Over the past three years, many of our partners have had opportunities to connect with international funders, participate in joint field visits, share their work with broader audiences, and engage directly with peers and practitioners from outside the region through TPF’s efforts. Some of these connections were facilitated through introductions, convenings, and partnerships that brought local organizations into wider philanthropic networks. Others emerged because organizations themselves had grown in capacity, visibility, and confidence, becoming better positioned to attract new supporters and pursue opportunities independently. More often than not, it was a combination of both.
This evolution was visible across many of our partnerships. As organizations strengthened their communications, refined their strategies, and expanded their operational capacity, they became better equipped to tell their own stories and articulate their vision for the future. New funders took notice. Partnerships expanded. Organizations that once focused primarily on delivering immediate relief increasingly found themselves shaping longer-term conversations about recovery and resilience.

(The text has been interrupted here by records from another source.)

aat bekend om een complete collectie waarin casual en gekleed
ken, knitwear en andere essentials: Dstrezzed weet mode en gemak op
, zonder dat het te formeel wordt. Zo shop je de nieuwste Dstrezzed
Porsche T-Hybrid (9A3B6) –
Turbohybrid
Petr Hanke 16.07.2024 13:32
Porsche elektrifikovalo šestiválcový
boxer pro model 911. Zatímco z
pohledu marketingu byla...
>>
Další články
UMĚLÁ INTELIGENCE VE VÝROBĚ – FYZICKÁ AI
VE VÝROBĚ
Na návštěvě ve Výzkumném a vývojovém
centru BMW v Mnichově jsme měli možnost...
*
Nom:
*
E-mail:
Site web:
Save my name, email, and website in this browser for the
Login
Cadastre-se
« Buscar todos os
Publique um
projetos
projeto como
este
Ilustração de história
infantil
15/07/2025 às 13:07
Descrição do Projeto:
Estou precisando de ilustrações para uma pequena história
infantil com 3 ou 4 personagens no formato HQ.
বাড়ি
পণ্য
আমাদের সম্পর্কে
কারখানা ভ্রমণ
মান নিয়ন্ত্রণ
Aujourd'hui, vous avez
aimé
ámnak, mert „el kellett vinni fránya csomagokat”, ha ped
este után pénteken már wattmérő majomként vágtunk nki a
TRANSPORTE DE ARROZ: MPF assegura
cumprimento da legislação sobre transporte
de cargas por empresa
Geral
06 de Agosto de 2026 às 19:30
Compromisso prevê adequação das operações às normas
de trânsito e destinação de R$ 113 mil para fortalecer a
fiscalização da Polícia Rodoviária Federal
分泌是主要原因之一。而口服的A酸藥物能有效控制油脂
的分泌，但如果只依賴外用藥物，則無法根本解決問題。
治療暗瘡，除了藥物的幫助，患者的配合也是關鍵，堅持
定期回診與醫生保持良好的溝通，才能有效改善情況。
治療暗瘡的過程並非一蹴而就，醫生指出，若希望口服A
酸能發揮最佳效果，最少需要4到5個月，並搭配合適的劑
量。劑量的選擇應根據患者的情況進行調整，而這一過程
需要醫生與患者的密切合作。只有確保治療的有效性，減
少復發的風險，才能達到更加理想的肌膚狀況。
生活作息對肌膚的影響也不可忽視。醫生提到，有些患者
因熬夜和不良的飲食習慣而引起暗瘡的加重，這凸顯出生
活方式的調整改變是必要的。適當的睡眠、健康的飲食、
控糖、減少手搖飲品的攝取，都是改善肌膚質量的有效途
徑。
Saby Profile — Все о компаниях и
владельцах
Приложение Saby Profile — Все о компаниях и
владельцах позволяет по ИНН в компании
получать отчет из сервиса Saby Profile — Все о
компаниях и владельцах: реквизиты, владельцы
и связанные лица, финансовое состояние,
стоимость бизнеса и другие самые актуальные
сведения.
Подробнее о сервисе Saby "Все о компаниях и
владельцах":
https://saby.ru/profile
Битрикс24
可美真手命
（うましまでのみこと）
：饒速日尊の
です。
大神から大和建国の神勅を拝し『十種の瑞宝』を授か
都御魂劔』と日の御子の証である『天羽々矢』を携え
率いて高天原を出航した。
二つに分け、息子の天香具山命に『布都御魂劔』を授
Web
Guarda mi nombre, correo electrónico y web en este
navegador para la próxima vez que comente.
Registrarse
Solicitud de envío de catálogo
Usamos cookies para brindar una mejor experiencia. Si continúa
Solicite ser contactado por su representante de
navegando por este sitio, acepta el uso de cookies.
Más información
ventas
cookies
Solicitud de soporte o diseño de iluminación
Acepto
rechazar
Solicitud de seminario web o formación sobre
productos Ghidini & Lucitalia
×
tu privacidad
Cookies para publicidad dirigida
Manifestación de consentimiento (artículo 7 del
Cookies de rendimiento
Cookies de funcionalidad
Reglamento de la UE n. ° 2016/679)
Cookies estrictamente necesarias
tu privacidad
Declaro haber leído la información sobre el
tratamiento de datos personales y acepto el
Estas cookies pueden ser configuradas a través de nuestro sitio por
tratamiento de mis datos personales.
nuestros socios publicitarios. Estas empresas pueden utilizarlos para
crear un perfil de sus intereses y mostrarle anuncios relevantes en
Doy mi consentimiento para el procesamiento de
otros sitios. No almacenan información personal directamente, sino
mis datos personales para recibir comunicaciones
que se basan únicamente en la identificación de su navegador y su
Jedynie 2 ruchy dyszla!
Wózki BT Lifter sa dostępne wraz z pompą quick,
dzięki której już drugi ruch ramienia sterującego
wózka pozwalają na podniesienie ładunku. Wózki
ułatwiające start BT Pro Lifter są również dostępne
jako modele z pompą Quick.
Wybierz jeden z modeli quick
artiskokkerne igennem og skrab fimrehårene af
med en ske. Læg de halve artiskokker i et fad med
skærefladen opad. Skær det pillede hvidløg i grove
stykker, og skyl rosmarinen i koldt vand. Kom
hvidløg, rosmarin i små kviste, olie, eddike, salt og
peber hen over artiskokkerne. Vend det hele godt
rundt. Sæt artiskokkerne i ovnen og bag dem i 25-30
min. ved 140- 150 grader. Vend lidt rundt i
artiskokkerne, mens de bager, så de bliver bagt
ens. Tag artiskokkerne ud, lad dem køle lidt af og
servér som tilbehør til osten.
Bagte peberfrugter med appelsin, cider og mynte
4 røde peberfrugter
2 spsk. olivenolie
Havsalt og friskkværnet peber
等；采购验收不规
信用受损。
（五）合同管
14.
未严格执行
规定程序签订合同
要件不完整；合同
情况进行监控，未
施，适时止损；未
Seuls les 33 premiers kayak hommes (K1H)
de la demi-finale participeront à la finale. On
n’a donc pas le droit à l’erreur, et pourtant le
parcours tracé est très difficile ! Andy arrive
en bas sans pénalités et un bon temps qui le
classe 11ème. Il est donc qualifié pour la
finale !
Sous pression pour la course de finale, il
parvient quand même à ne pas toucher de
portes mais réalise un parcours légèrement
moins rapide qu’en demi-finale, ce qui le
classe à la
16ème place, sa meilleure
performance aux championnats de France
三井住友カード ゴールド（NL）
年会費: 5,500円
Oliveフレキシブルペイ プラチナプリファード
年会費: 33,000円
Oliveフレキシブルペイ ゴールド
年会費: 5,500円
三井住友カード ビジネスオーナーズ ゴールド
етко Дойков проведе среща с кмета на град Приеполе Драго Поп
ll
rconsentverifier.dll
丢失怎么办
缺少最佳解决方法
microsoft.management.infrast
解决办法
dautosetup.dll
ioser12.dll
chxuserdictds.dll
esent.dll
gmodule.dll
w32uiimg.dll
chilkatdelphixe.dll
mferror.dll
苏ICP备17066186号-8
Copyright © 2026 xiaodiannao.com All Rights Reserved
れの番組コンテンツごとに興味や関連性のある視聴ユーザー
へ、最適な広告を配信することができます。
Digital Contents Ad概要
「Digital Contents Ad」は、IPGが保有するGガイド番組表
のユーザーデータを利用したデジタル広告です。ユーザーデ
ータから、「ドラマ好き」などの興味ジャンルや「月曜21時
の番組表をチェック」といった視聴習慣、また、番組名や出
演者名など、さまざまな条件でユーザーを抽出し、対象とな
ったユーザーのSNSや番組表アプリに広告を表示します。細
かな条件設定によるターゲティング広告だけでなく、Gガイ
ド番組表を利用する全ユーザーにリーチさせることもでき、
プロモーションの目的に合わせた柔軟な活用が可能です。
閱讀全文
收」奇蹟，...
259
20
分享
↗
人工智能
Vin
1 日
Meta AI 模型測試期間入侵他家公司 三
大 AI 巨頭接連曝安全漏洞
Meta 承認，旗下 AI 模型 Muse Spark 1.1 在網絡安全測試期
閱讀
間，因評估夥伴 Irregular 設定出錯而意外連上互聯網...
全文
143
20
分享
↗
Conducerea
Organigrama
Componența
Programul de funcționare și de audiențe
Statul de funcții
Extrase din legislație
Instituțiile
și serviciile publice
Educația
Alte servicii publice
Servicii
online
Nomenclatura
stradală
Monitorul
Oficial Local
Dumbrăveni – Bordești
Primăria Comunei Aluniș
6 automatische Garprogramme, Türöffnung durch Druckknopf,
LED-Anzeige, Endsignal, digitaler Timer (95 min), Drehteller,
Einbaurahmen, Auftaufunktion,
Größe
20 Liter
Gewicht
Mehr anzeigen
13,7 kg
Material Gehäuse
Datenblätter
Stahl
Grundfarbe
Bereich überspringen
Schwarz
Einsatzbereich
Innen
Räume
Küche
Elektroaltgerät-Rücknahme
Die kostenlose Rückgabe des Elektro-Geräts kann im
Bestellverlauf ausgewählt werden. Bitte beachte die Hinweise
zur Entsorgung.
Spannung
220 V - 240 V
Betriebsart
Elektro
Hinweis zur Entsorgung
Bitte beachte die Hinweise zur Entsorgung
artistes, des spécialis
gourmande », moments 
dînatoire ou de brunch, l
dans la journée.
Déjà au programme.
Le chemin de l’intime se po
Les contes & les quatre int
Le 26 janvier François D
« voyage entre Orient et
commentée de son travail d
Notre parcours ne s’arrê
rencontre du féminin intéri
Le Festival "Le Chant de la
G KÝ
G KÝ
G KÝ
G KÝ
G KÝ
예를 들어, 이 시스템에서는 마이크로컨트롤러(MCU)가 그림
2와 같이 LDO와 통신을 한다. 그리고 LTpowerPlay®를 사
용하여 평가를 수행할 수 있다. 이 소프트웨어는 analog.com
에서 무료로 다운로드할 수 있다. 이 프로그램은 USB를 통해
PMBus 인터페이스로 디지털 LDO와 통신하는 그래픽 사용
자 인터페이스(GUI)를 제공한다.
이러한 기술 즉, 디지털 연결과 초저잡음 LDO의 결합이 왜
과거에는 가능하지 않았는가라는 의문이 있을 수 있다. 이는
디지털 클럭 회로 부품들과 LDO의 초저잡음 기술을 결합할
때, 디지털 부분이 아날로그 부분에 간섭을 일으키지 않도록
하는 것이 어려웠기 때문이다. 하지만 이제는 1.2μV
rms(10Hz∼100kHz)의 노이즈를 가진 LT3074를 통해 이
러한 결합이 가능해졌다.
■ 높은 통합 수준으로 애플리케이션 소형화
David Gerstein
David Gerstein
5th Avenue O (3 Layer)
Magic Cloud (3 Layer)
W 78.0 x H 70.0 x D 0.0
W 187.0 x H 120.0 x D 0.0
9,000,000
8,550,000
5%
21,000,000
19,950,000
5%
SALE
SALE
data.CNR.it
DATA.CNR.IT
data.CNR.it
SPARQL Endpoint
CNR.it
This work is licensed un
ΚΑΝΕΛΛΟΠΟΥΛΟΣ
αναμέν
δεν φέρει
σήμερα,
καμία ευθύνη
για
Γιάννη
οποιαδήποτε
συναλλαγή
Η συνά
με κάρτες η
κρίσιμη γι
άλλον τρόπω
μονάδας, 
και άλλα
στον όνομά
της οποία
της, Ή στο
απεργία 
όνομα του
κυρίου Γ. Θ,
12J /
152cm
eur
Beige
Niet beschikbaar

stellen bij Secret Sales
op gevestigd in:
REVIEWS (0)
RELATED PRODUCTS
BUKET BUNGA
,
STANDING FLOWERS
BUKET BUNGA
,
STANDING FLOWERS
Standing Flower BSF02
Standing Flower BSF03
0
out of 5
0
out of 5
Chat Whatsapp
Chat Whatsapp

Some of the most meaningful moments emerged through these exchanges. Colleagues from the Center for Disaster Philanthropy visited the region to engage directly with local organizations and understand their work firsthand. GlobalGiving helped bring international attention to the experiences and insights of our partners. These opportunities were not simply about fundraising; they were about creating pathways for local organizations to be seen, heard, and recognized as leaders in their own right.
What emerged was more than a collection of grants or projects. It was a growing network of relationships, trust, and shared learning. Organizations that had spent years responding to extraordinary challenges found themselves increasingly connected to a wider community of supporters, practitioners, and funders. In many cases, these relationships outlasted individual grants and opened doors to new forms of collaboration.
Recovery ecosystems do not emerge automatically. They are built through relationships, trust, shared learning, and investments that help local organizations become visible, connected, and equipped to engage with a broader community of supporters. When this happens, recovery becomes more than rebuilding what was lost; it becomes the foundation for stronger, more resilient communities capable of navigating what comes next.
Organizations that were once viewed primarily as recipients of assistance are increasingly recognized as sources of expertise and insight. Their experiences offer valuable lessons not only for Türkiye but for disaster recovery efforts around the world.
Disaster recovery is often discussed in terms of reconstruction, funding, and infrastructure. These are critical components of the process. Yet recovery is also about people, institutions, and the systems that allow communities to adapt and move forward.
Three years after the earthquakes, the most important lesson may be this: recovery is ultimately shaped by the people and institutions that remain long after the emergency phase has passed. When local organizations have the resources, relationships, and confidence to lead, recovery becomes more than a return to what existed before. It becomes an opportunity to build something stronger.